CTC works by adding an extra blank symbol to target vocabulary and maximizing the probabilities of all possible alignments. The added blank symbol represents outputting either a specific non-blank symbol or not. With the added blank symbol, the outputs over all timesteps are aligned to multiple paths, which consists of labels and blanks. The CTC-based training is then to sum up probabilities of all the corresponding paths and maximize them. However, the distribution of blank and non-blank symbols in the training data is unbalanced. This is because: 1) blank is almost added into every training data to make paths; 2) compared with the non-blank, the positions of blanks in paths are more flexible, which leads to more blanks are added. The unbalanced distribution leads to the model prefers output blank most of the time, which is known as the CTC spiky distribution problem [4, 24, 28]. As shown in Fig. 1, the outputs of the characters in label sequence only exist in only a few timesteps. The spiky distributions show inferior alignments [28]. The learning of non-blank symbols is not sufficient, which is suppressed by the added blank.

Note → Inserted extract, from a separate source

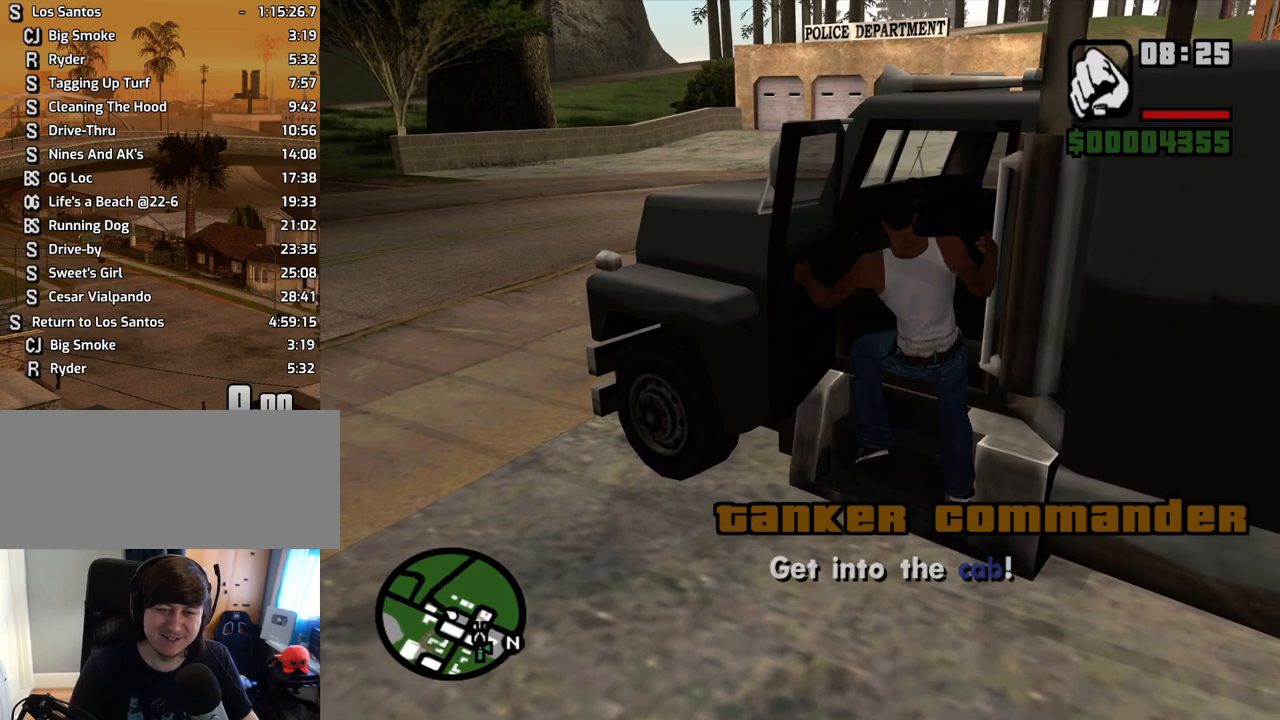
{"keys": ["6", "a", "shift", "w"], "mouse": [], "events": [[34, "a", "down"], [34, "shift", "down"], [34, "w", "down"], [84, "6", "down"]]}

In this paper, we try to enhance the learning of non-blank symbols by proposing the variational CTC (Var-CTC). The Var-CTC approximates the posterior distribution of blank using a learned inference network. It is fit with variational inference [16] technique to improve the training bound. In the proposed Var-CTC, the influence of the unbalanced distribution for non-blank symbols is relieved. This is because the distributions of blank and non-blank symbols are not belonging to the same one. Var-CTC first learns the approximated posterior distribution of blank to determine whether to output a label or not. Then it learns to determine to output which label. This hierarchy output of Var-CTC is similar to the classification branch in objection detection [26], where the first hierarchy determines the background and non-background category and the second hierarchy determines the object category.

Besides, we find the confidence scores of the CTC model’s predictions in text recognition are not discriminative enough. Confidence scores are important for practical use, as we want the model’s predictions can achieve the desired precision and recall at the same time. Having a reliable confidence score is crucial for real world applications of OCR. As far as we know, the confidence score based evaluation has never been compared. In this paper, we add the confidence score based evaluation for model comparisons. We find the proposed Var-CTC can improve the Precision-Recall performance significantly.

The main contributions of this paper can be summarized as follows: (1) Variational inference for CTC is first introduced, which converts output distribution of vanilla CTC with hierarchy distribution; (2) The confidence scores of CTC based models on text recognition are analyzed. We show why the confidence score is not discriminative enough by case study and Precision-Recall curve; (3) With the enhanced learning of non-blank symbols, the proposed Var-CTC can improve the recall by a large margin while maintain the same level precision.
Fig. 1.

(Better viewed in color). Visualization of the output distributions for CTC (left) and Var-CTC (right). For Var-CTC, we visualize two distributions, where the bottom one denotes \(P(classes|blank, img)*P(blank|img) \) and the top one denotes P(classes|img). The classes in this case represents the characters in label sequence “MEADOWS”. (Color figure online)

2 Related Work

CTC has been explored extensively in sequence recognition tasks, like text recognition [6, 30], speech recognition [4, 5, 7] and so on. A relevant and recent work to ours is the EnEs-CTC [20]. EnEs-CTC proposes a maximum conditional entropy based regularization method to penalize spiky distributions. The penalization operation enables the model to explore more paths for the sequence alignments, which improves the learning of the non-blank symbols. In contrast to them, our work improves the learning of non-blank symbols by changing the output distribution to hierarchy distribution. The hierarchy distribution relieves the influence of the unbalance problem, which is more thoroughly.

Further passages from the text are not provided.